#### [Dataset]
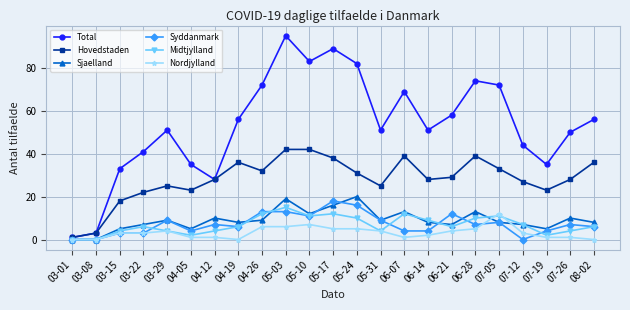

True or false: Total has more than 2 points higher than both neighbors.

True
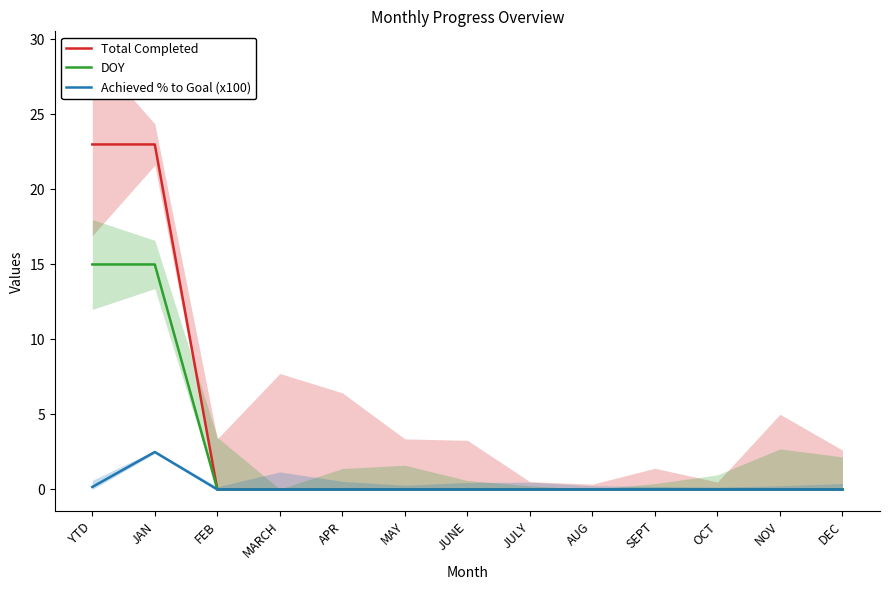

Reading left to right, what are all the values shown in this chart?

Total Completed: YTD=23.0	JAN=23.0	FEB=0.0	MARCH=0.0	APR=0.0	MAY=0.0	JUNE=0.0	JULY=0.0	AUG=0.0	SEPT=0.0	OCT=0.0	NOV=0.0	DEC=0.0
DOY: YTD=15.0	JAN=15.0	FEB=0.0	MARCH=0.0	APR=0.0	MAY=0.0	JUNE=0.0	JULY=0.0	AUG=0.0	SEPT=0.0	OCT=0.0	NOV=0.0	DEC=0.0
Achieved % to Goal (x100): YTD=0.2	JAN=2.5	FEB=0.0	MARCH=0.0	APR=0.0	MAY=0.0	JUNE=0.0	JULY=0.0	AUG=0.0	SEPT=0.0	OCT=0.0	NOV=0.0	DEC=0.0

#### [Problem to work on]
Write out the text of the records above word for word, leaving out the pictures.

#### [Solution for this task]
True or false: Total has more than 2 points higher than both neighbors.

True

Reading left to right, what are all the values shown in this chart?

Total Completed: YTD=23.0	JAN=23.0	FEB=0.0	MARCH=0.0	APR=0.0	MAY=0.0	JUNE=0.0	JULY=0.0	AUG=0.0	SEPT=0.0	OCT=0.0	NOV=0.0	DEC=0.0
DOY: YTD=15.0	JAN=15.0	FEB=0.0	MARCH=0.0	APR=0.0	MAY=0.0	JUNE=0.0	JULY=0.0	AUG=0.0	SEPT=0.0	OCT=0.0	NOV=0.0	DEC=0.0
Achieved % to Goal (x100): YTD=0.2	JAN=2.5	FEB=0.0	MARCH=0.0	APR=0.0	MAY=0.0	JUNE=0.0	JULY=0.0	AUG=0.0	SEPT=0.0	OCT=0.0	NOV=0.0	DEC=0.0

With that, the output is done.